> **Work task**:
Give all of the lines below again word for word, and leave the pictures out of your answer.

++++++++++++++++++++

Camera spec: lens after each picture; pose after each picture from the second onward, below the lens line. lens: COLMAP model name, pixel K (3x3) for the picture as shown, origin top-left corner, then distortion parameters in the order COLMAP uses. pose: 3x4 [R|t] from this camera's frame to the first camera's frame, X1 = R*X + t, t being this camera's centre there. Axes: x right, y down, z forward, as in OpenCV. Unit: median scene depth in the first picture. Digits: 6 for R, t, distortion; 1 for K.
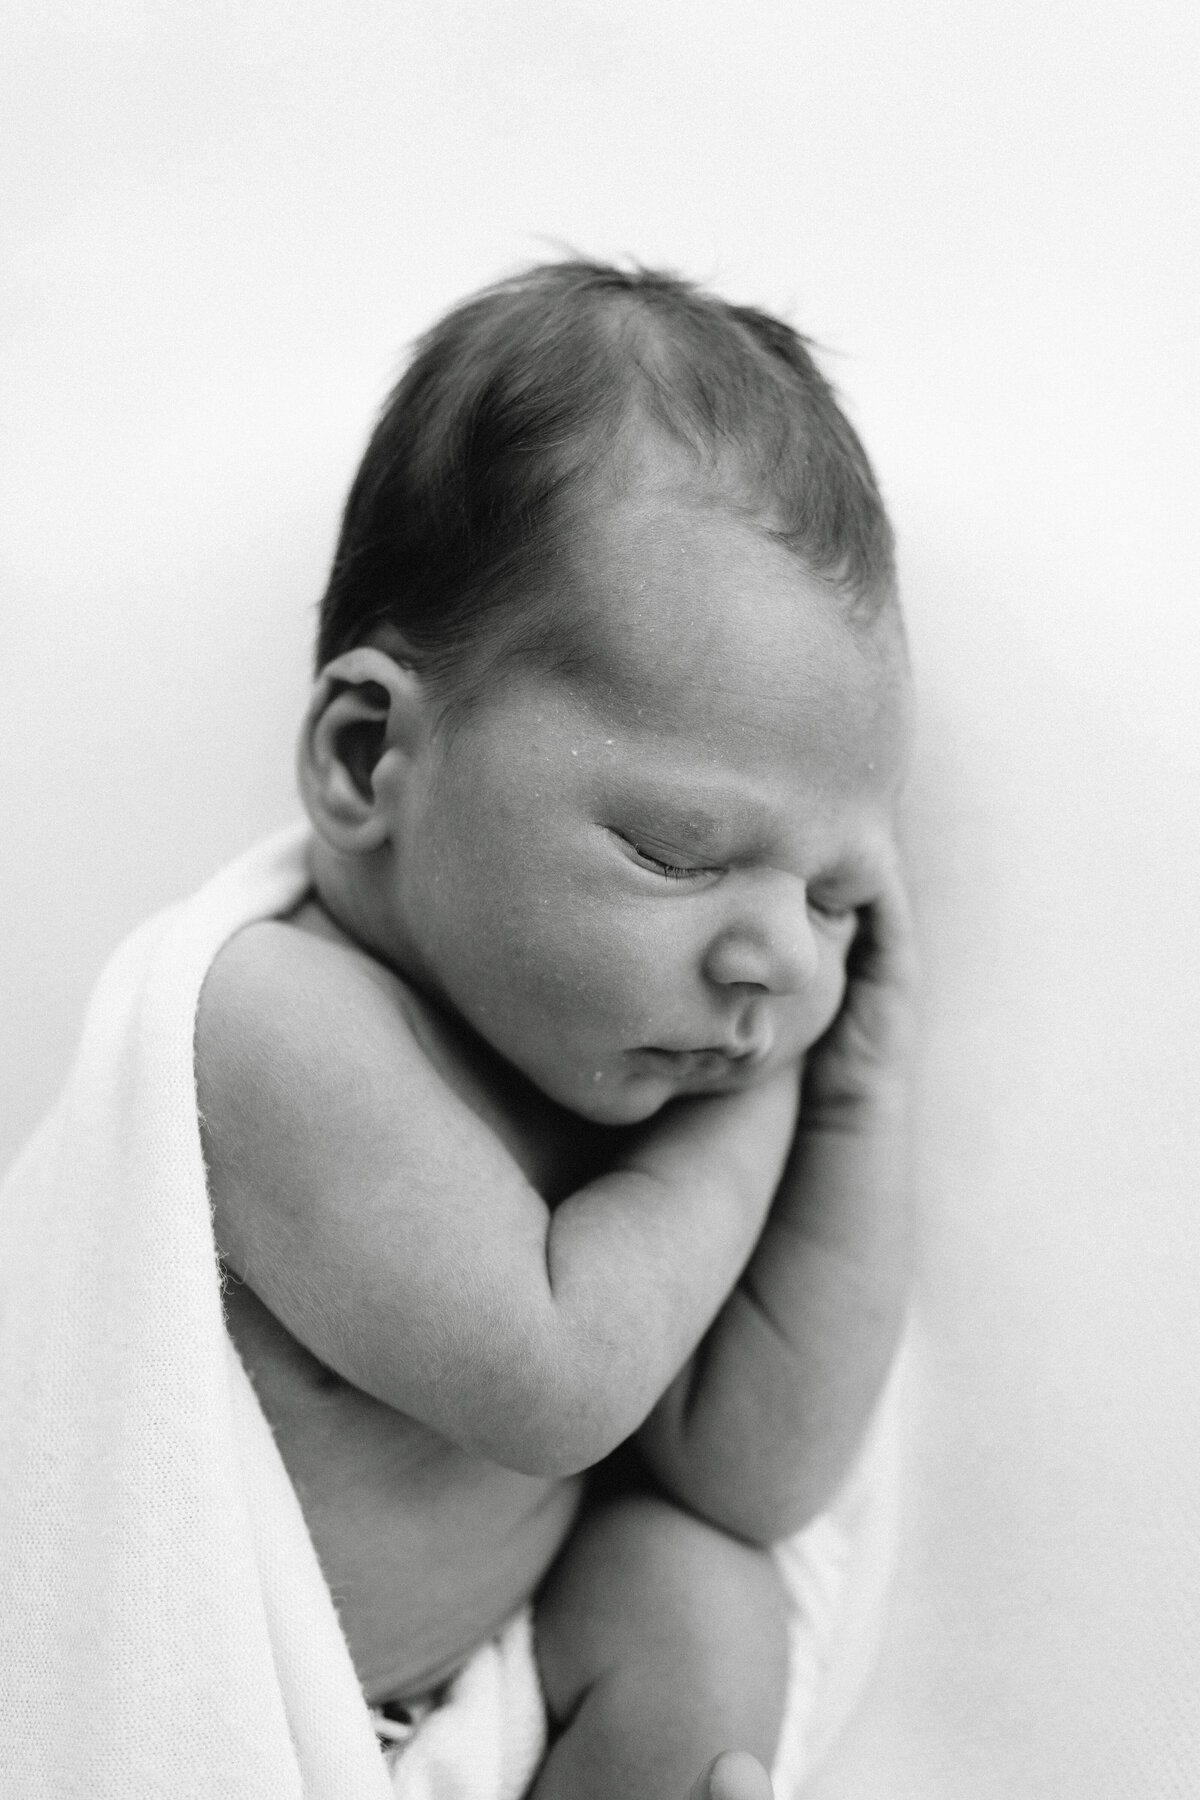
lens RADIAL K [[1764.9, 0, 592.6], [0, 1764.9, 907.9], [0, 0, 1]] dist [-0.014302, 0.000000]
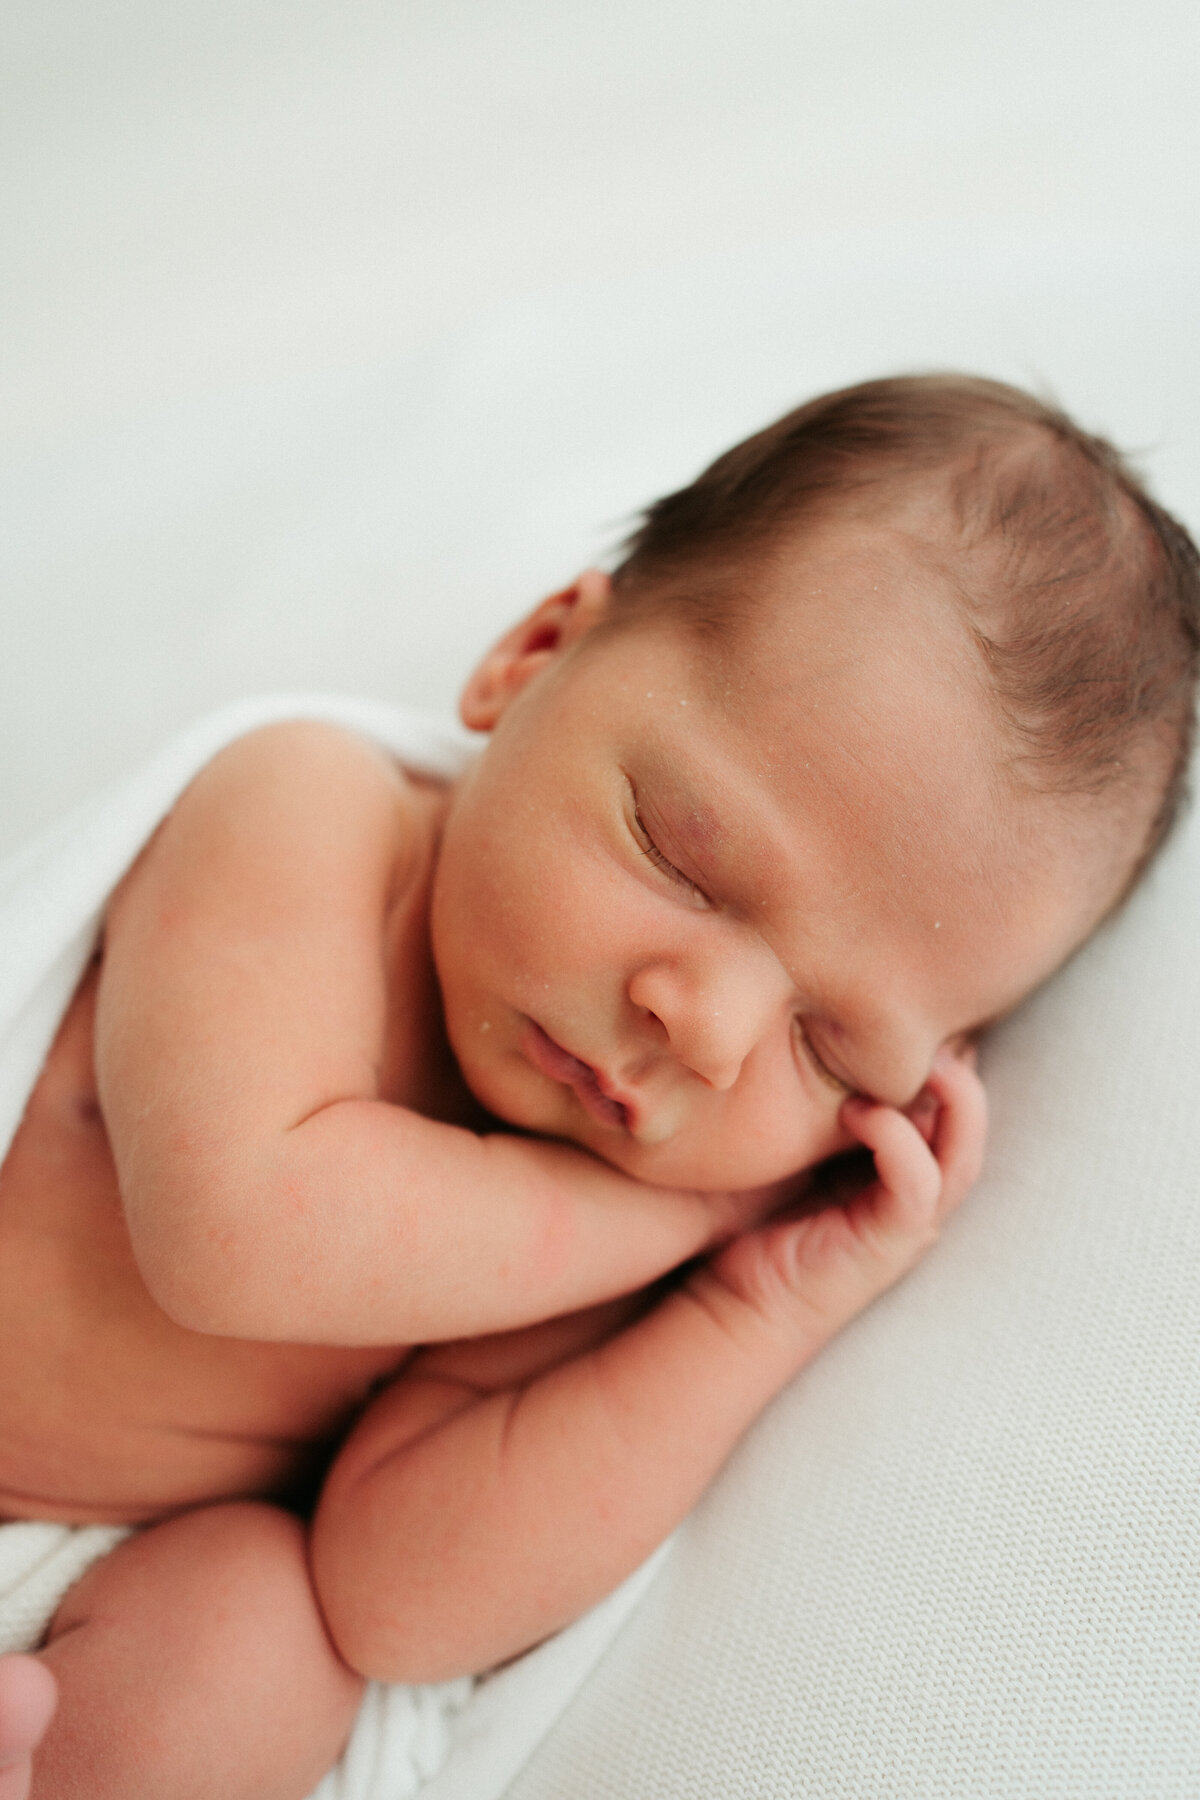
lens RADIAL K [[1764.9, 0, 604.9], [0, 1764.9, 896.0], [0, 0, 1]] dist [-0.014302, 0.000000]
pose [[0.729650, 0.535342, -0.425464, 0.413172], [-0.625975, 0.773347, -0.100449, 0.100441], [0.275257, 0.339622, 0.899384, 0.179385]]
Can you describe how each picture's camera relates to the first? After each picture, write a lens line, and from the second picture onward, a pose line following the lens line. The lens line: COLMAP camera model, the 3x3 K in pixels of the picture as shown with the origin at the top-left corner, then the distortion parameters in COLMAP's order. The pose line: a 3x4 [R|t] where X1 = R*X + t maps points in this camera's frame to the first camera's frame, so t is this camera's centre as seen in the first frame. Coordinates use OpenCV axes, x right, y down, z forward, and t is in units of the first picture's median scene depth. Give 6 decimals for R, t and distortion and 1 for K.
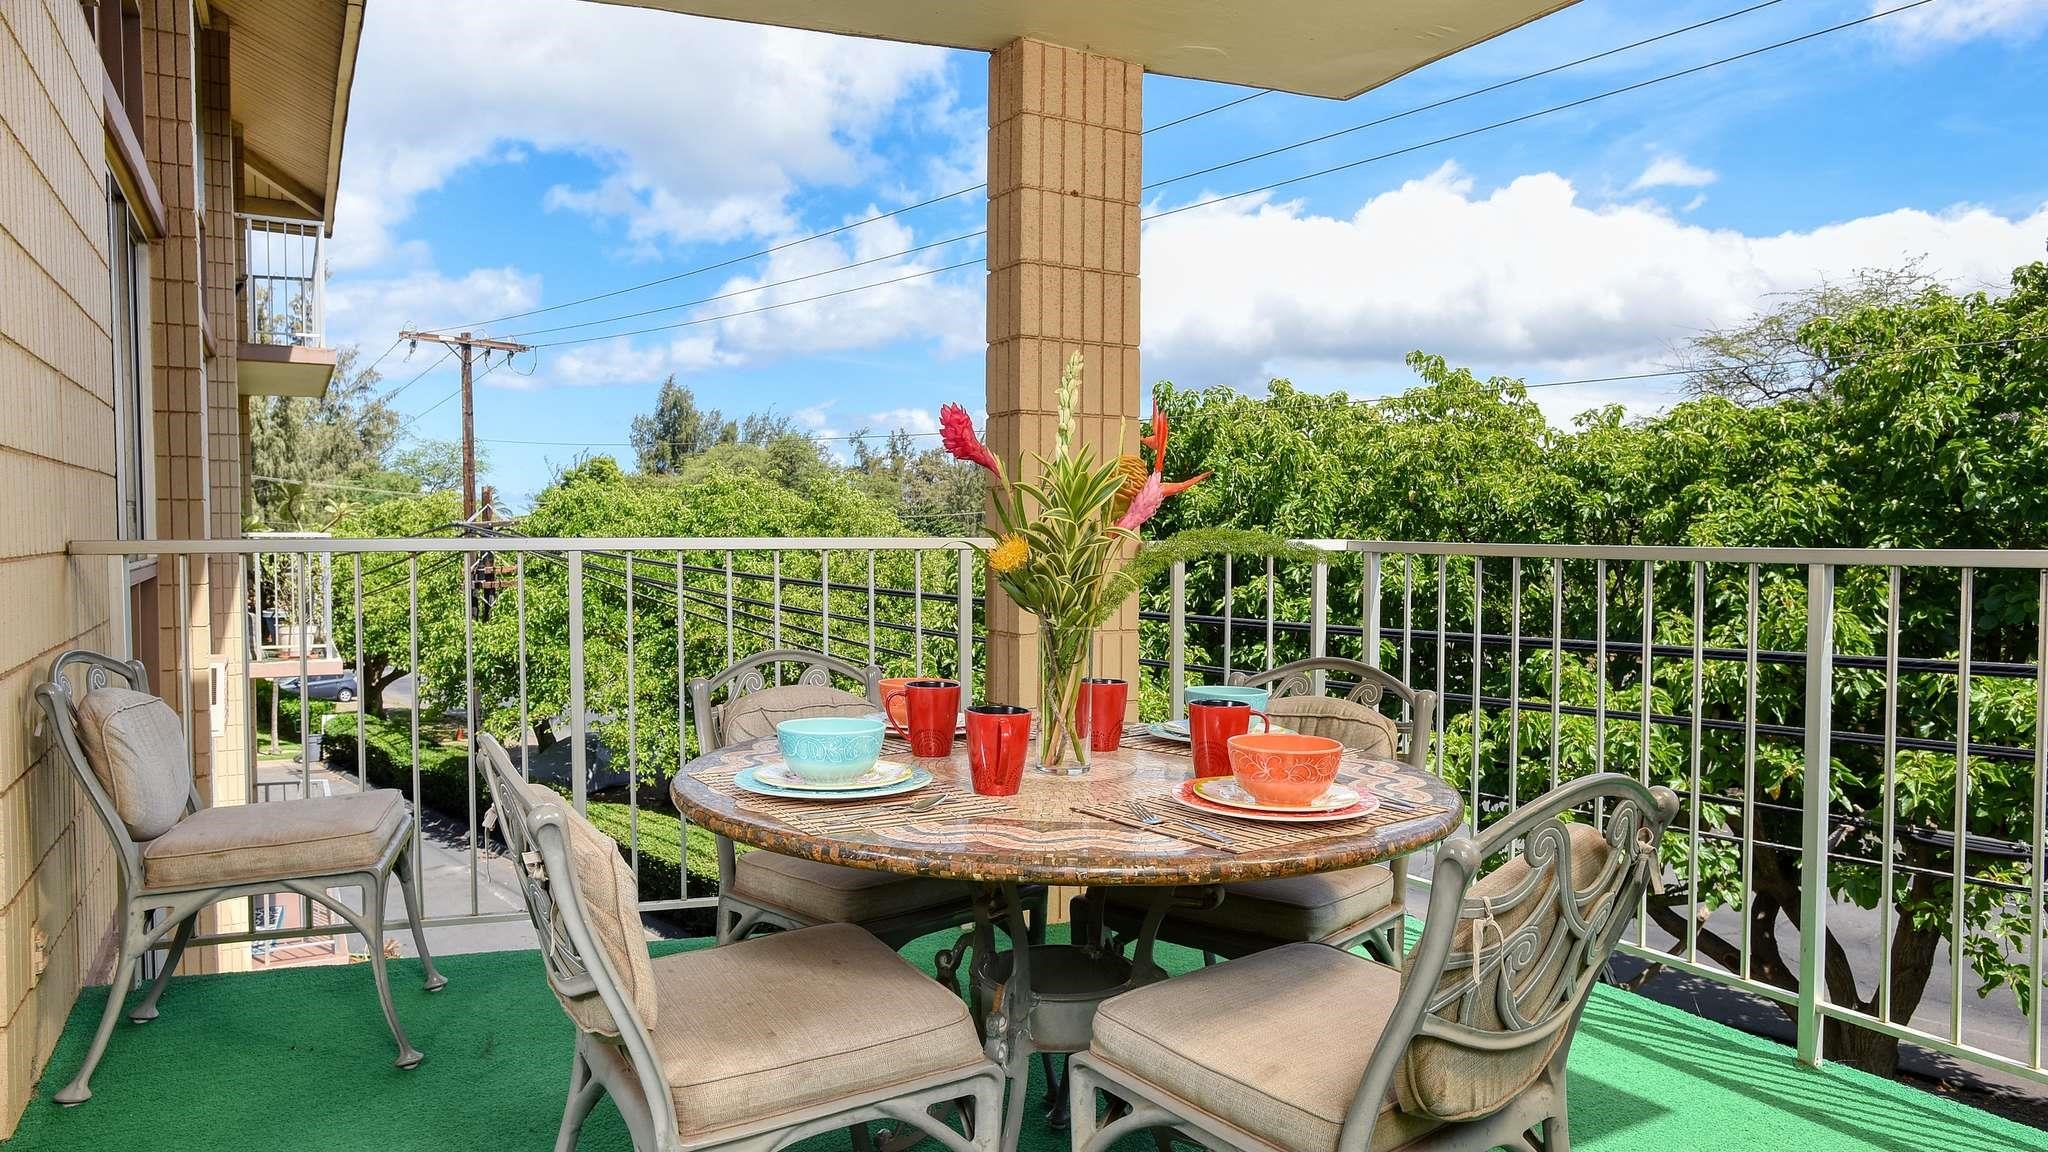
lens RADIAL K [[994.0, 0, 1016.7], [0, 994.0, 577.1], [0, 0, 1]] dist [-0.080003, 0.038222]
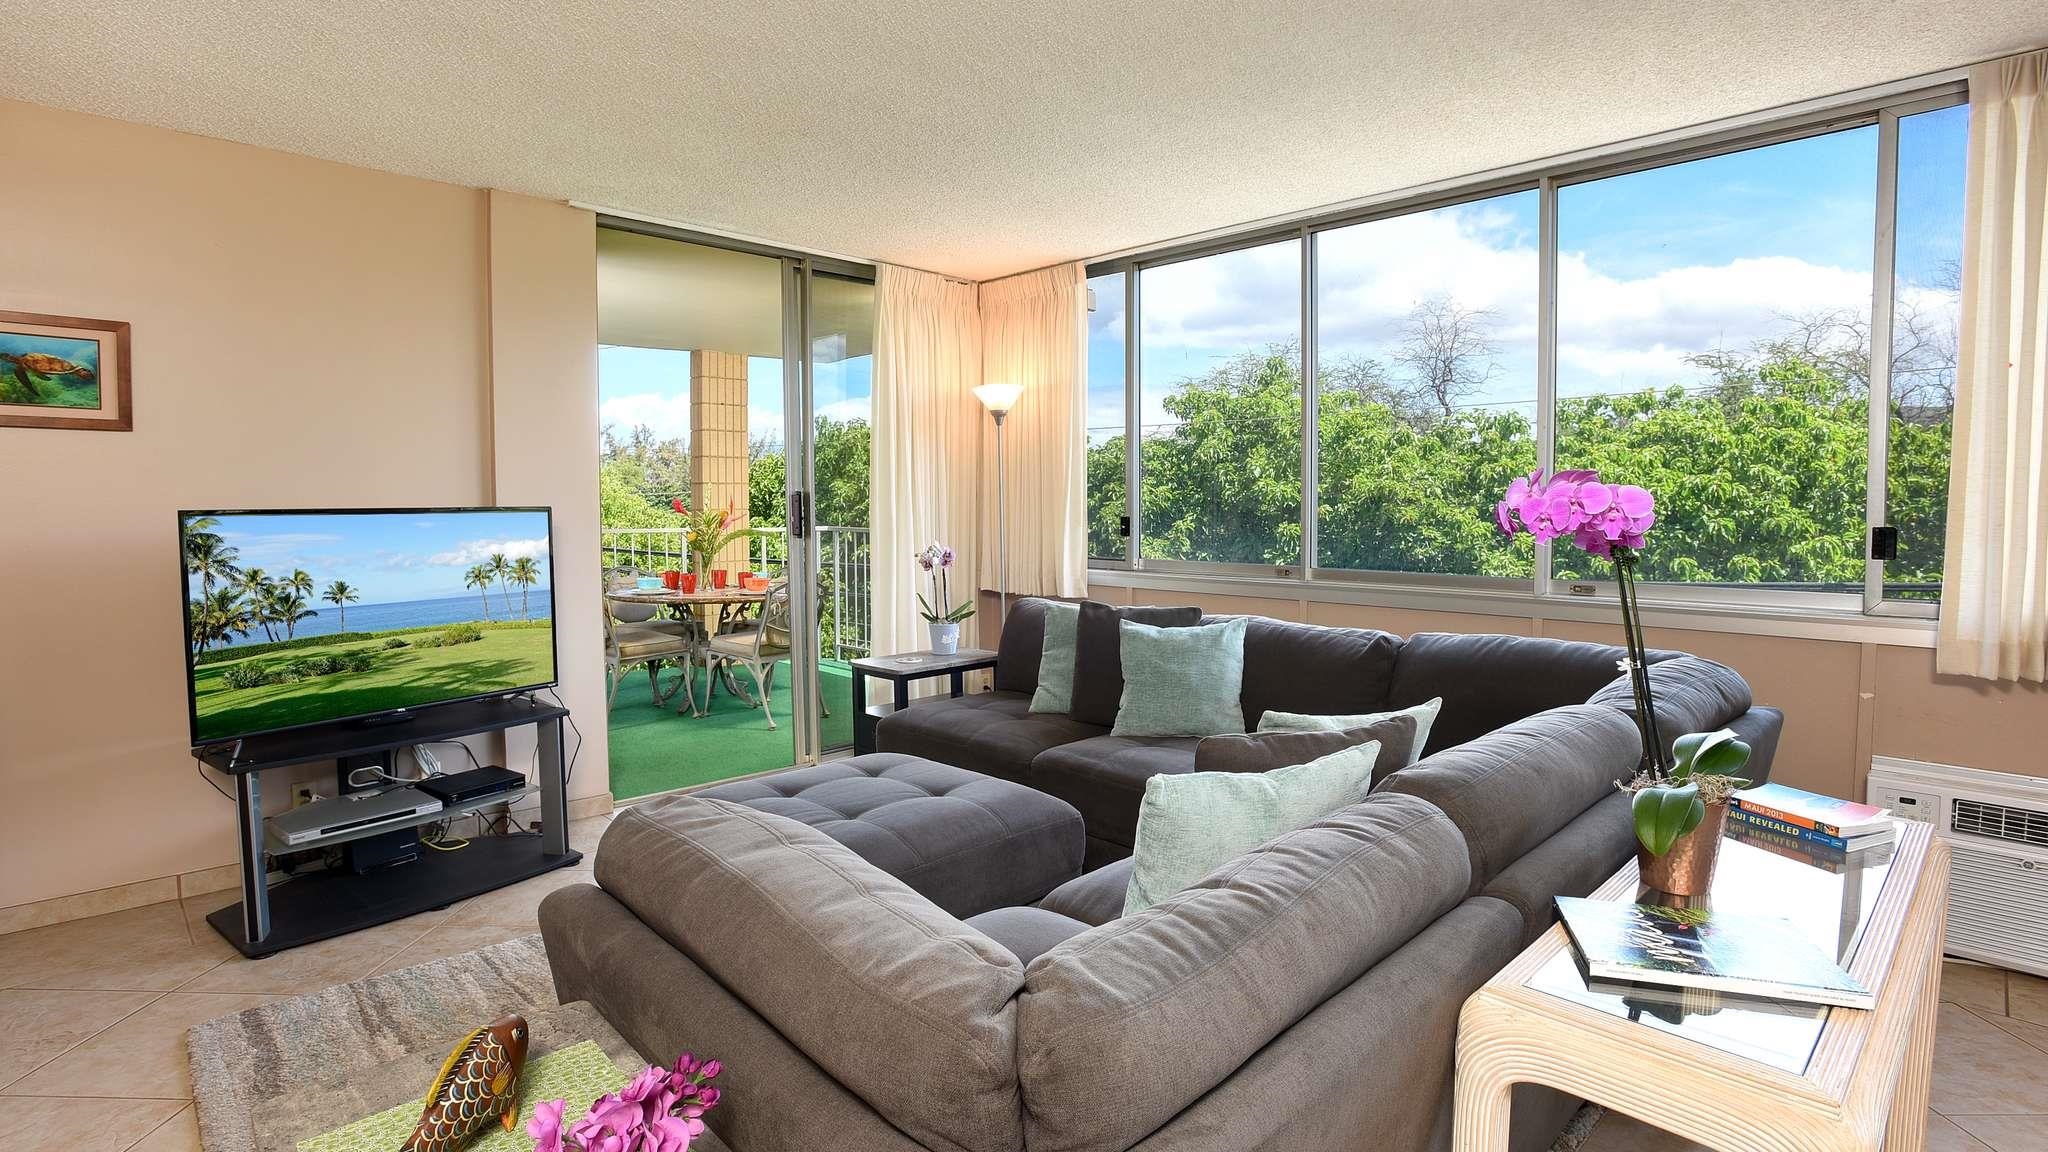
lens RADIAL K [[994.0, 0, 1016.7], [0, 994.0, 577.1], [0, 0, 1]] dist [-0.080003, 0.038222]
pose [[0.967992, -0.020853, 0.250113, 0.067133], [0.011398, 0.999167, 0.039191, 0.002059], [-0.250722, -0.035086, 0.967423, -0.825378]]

++++++++++++++++++++

> **Answer space**:
Camera spec: lens after each picture; pose after each picture from the second onward, below the lens line. lens: COLMAP model name, pixel K (3x3) for the picture as shown, origin top-left corner, then distortion parameters in the order COLMAP uses. pose: 3x4 [R|t] from this camera's frame to the first camera's frame, X1 = R*X + t, t being this camera's centre there. Axes: x right, y down, z forward, as in OpenCV. Unit: median scene depth in the first picture. Digits: 6 for R, t, distortion; 1 for K.
lens RADIAL K [[1764.9, 0, 592.6], [0, 1764.9, 907.9], [0, 0, 1]] dist [-0.014302, 0.000000]
lens RADIAL K [[1764.9, 0, 604.9], [0, 1764.9, 896.0], [0, 0, 1]] dist [-0.014302, 0.000000]
pose [[0.729650, 0.535342, -0.425464, 0.413172], [-0.625975, 0.773347, -0.100449, 0.100441], [0.275257, 0.339622, 0.899384, 0.179385]]
Can you describe how each picture's camera relates to the first? After each picture, write a lens line, and from the second picture onward, a pose line following the lens line. The lens line: COLMAP camera model, the 3x3 K in pixels of the picture as shown with the origin at the top-left corner, then the distortion parameters in COLMAP's order. The pose line: a 3x4 [R|t] where X1 = R*X + t maps points in this camera's frame to the first camera's frame, so t is this camera's centre as seen in the first frame. Coordinates use OpenCV axes, x right, y down, z forward, and t is in units of the first picture's median scene depth. Give 6 decimals for R, t and distortion and 1 for K.
lens RADIAL K [[994.0, 0, 1016.7], [0, 994.0, 577.1], [0, 0, 1]] dist [-0.080003, 0.038222]
lens RADIAL K [[994.0, 0, 1016.7], [0, 994.0, 577.1], [0, 0, 1]] dist [-0.080003, 0.038222]
pose [[0.967992, -0.020853, 0.250113, 0.067133], [0.011398, 0.999167, 0.039191, 0.002059], [-0.250722, -0.035086, 0.967423, -0.825378]]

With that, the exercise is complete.